[About this task]: Starting at the line with "Page size: 1275x1650." and going on through the line with "For every layout", reproduce each line in the records below exactly and nothing more.

[Material shown]:
-.-.-

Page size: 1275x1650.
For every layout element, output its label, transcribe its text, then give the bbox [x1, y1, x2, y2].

-.-.-

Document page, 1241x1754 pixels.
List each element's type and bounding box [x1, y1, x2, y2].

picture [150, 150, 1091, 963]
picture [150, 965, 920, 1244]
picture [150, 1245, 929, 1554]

-.-.-

[Result]:
Page size: 1275x1650.
For every layout element, output its label, transcribe its text, then give the bbox [x1, y1, x2, y2].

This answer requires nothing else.